Goliathus albosignatus is a species of beetle of the family Scarabaeidae, described by Boheman in 1857. It is one of several species of Goliath beetles that inhabit Africa, but it is the only one exclusively found in subtropical sections of the continent.

Description
Goliathus albosignatus can reach a length of about 45–70 mm (1.8–2.8 in) in males, of about 40–50 mm (1.6–2.0 in) in females. There are distinctive nonuniform bands of black that stretch horizontally across their elytra and differentiate it from other species. While Goliath beetles are among the largest beetles on Earth, this is the smallest of the species in this genus and not as commonly found as the others. Sexually dimorphic traits are also present in Goliath beetles and include males having a Y shaped horn protruding from their head to assist with confrontation between males, while in females the horn is absent and their wedge-shaped head is fit for digging the burrows where eggs are to be laid.

Biology 
Development of Goliathus albosignatus is carried out in Hyrax dung which is a trait shared with Fornasinius species, but not among any other Goliath beetles. Their diet consists of high protein as larvae, but after pupating into adulthood, they have been known to feed on sap from Acacia.

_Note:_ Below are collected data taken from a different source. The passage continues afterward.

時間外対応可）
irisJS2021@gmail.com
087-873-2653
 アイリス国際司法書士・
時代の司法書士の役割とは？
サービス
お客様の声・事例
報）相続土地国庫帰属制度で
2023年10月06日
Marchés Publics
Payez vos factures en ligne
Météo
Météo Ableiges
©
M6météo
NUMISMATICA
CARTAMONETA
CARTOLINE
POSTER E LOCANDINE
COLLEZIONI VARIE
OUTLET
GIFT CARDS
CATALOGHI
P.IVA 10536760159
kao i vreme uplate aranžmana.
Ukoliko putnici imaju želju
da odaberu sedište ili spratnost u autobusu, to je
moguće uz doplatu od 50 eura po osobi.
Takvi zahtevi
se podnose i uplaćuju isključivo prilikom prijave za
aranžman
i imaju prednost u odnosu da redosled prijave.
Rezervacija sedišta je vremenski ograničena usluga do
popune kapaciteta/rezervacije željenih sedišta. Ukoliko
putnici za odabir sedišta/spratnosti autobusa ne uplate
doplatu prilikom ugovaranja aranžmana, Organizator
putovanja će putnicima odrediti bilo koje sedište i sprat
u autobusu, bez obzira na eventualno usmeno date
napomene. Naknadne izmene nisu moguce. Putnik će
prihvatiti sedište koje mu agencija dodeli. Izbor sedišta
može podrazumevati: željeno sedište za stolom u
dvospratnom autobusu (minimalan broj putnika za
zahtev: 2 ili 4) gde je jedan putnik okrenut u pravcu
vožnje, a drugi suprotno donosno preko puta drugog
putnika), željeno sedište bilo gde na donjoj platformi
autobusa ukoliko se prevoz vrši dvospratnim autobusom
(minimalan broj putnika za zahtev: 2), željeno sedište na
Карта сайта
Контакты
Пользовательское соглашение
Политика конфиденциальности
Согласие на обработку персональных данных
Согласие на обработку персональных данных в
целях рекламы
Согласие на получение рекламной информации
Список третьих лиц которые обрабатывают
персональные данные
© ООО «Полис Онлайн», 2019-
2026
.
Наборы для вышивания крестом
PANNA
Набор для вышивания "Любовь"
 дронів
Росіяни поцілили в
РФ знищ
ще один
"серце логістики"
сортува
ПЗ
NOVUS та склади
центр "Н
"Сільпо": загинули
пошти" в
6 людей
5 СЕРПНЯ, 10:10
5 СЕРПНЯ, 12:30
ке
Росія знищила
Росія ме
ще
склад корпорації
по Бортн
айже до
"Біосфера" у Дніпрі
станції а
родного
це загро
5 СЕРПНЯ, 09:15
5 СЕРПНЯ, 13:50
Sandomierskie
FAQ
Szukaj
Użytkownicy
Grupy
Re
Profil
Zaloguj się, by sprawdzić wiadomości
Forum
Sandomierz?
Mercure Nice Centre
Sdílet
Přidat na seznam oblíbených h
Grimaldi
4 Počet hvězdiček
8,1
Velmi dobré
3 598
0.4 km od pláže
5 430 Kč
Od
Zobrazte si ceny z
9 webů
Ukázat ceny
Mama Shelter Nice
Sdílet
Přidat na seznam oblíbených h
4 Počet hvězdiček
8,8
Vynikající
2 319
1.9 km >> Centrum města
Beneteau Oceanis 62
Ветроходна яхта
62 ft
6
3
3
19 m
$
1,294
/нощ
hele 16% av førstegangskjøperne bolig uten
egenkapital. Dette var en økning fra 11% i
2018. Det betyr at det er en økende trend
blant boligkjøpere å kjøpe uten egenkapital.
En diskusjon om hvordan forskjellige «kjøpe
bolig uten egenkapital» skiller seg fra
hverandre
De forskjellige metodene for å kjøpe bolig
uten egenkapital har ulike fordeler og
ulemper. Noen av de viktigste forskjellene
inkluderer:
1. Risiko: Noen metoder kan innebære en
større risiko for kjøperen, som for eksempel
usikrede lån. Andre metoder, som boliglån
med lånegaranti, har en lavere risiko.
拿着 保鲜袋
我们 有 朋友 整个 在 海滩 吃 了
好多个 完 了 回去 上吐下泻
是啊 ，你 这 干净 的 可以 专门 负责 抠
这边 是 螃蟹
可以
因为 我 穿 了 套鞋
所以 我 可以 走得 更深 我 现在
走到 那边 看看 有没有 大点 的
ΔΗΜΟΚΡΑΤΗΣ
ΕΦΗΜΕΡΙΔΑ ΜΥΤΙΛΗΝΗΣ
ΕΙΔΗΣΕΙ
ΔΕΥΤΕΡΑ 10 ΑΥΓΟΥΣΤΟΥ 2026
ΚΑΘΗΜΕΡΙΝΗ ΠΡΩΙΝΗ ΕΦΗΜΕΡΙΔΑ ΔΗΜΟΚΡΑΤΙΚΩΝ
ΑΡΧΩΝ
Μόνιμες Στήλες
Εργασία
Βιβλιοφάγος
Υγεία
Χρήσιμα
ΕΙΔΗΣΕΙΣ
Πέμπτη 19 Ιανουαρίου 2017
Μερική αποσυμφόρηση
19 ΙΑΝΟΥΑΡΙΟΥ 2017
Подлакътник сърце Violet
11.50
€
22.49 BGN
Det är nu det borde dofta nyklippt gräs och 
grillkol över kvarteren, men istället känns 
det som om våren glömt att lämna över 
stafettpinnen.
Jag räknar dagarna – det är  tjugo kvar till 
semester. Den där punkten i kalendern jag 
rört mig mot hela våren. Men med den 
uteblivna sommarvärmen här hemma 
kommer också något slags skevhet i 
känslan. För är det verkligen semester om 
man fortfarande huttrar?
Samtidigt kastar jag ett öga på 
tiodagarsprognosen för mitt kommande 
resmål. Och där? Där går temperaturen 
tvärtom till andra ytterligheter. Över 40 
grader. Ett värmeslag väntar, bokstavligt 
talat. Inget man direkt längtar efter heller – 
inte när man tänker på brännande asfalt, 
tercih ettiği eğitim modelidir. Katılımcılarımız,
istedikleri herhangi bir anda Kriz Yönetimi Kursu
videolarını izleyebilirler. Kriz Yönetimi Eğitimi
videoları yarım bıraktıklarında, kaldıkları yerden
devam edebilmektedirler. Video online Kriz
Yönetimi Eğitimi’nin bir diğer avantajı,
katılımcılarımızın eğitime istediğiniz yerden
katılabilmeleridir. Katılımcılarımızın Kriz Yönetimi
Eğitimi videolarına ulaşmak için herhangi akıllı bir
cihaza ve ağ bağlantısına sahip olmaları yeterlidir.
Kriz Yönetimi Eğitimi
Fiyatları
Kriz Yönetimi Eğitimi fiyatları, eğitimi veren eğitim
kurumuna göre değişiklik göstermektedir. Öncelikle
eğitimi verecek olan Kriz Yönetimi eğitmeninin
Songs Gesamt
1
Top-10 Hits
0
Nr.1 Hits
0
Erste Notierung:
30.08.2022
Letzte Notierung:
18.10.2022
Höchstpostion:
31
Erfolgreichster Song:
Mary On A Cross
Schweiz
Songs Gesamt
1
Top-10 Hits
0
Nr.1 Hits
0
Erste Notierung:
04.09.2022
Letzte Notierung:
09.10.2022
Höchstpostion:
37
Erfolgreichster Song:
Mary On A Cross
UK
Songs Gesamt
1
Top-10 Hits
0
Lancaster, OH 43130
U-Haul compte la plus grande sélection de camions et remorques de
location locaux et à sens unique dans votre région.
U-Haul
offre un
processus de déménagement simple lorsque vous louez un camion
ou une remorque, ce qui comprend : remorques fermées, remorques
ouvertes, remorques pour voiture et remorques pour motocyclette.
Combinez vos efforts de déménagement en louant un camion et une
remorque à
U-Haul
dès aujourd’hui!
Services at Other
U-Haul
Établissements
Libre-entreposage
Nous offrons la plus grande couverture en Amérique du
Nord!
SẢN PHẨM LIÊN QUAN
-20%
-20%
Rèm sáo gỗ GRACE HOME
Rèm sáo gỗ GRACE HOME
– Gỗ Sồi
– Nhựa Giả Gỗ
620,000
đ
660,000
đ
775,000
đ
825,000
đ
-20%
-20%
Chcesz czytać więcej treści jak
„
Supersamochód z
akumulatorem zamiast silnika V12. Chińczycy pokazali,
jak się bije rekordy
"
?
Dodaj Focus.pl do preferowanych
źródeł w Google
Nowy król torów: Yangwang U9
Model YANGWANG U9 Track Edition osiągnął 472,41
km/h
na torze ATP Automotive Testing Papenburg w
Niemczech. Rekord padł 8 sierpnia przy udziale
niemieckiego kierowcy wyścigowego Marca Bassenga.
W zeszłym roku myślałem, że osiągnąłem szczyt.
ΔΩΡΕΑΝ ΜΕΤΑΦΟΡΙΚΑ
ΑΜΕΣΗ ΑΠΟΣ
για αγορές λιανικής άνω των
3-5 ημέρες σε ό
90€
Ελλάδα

Other behaviour of note is they will gather specifically on marula trees.

Taxonomy 
Goliathus albosignatus is taxonomically separated from the other species in Goliathus according to barcoding analysis results that were published in Entomologia Africana in January 2020. Characteristics differentiating Goliathus albosignatus that are mentioned include "hammer-shaped post-clypeal horns of the male, the elongated tarsi, and the presence of cretaceous marks on the pygidium". The tree resulting from the analysis is listed below:

Subspecies
There are 2 subspecies:

 Goliathus albosignatus albosignatus   Boheman 1857
 Goliathus albosignatus kirkianus   Gray, 1864

Subspecies distributions and sizes
 Goliathus albosignatus albosignatus:

Distribution: Middle to South Zimbabwe and North-Eastern South Africa; Size: ♂ 40 – 68 mm; ♀ 45 – 52 mm.

Goliathus albosignatus kirkianus:

Distribution: Malawi, Mozambique and Tanzania; Size: ♂ 40 – 71 mm; ♀ 45 – 55 mm.